In the court account of Hymer's killing, what did Appellant and Cates decide he would use to strangle her?

Source document —
>>>

Appellant was interviewed by the Hall County investigators in Michigan on February 8 and 9. The interviews were audio recorded and played for the jury at trial. After initially blaming Hymer's husband for her death, Appellant gave the following account of the night of her killing. Appellant and Cates were sitting in her bedroom when he saw a car pull into the driveway, so he jumped out a window and hid in the woods behind the house. Sometime later, after he had moved to an outbuilding closer to the house, he saw Cates walking up the driveway alone, so he whistled at her to get her attention. Cates went into the outbuilding, told Appellant about the argument that she had with Hymer, and said, "You're gonna have to kill her, that's the only thing we can do. It's either that or just stand out here and freeze, ... either her or us." Appellant ultimately agreed, and he and Cates decided that he would use the drawstring on Cates's pajama pants to strangle Hymer.

Appellant and Cates walked up to the house. Cates knocked on the front door, which Hymer opened, and Cates walked inside and began to argue with her. Appellant, who was not initially visible to Hymer, then walked into the house; Hymer looked at him and said, "Get the f**k out of my house." Cates said, "Do it," and Appellant strangled Hymer to death with the drawstring while Cates watched and smoked a cigarette. When Appellant let go of the string, Hymer fell and hit her head on the floor, and her head started bleeding, but Appellant claimed that he did not bash her head on the floor or otherwise strike her.

Appellant and Cates then wrapped Hymer in a sheet, carried her body outside, and placed her in a wheelbarrow. Appellant tried to roll the wheelbarrow into the woods, but it was broken, so he pulled Hymer's body out and threw the wheelbarrow down an embankment. Appellant and Cates then dragged the body to a trail in the woods behind the house and left her there; while they were dragging Hymer, her shirt came off.

Appellant and Cates returned to the house, and Cates emptied Hymer's purse and burned the contents, along with Hymer's shirt and the sheet in which they had wrapped her body, in the wood stove. Appellant and Cates went back outside and continued dragging Hymer's body to the opening of an abandoned mineshaft. Appellant threw the body into the opening and covered Hymer with dirt, leaves, and sticks. Appellant and Cates then walked back to the house, where Cates cleaned up Hymer's blood using a mop. The next day, Appellant and Cates went back to Hymer's burial site and added more dirt, leaves, and sticks over her body.

During the interviews, Appellant accurately described the items the investigators found at the crime scene, and he drew a diagram of the property showing where he and Cates had disposed of the items that matched what the investigators had found. Investigators also seized the shoes that Appellant was wearing on the night of Hymer's killing; blood on the shoes was later identified as Hymer's.

<<<

Given data —
>>>

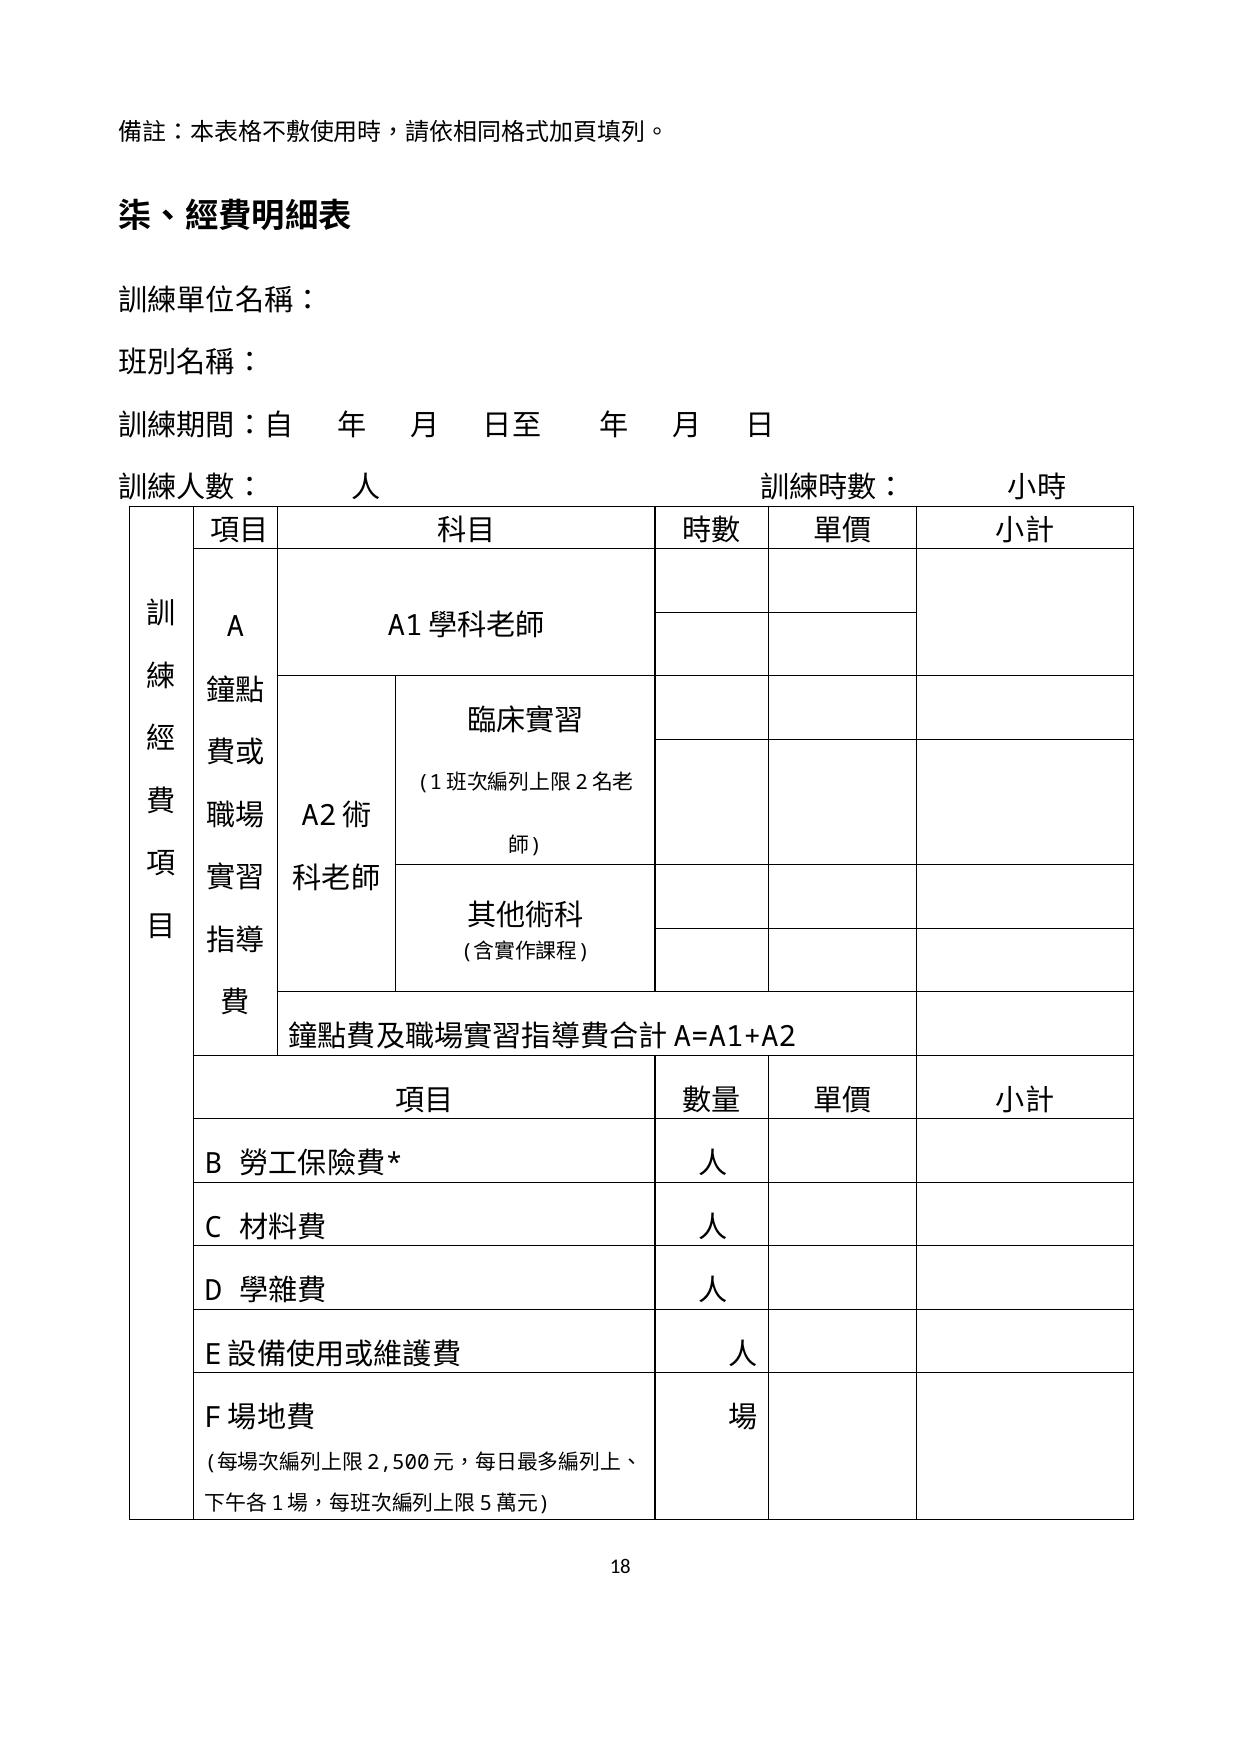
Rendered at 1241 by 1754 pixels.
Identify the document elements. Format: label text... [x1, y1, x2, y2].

<<<

Finished exercise — The drawstring on Cates's pajama pants.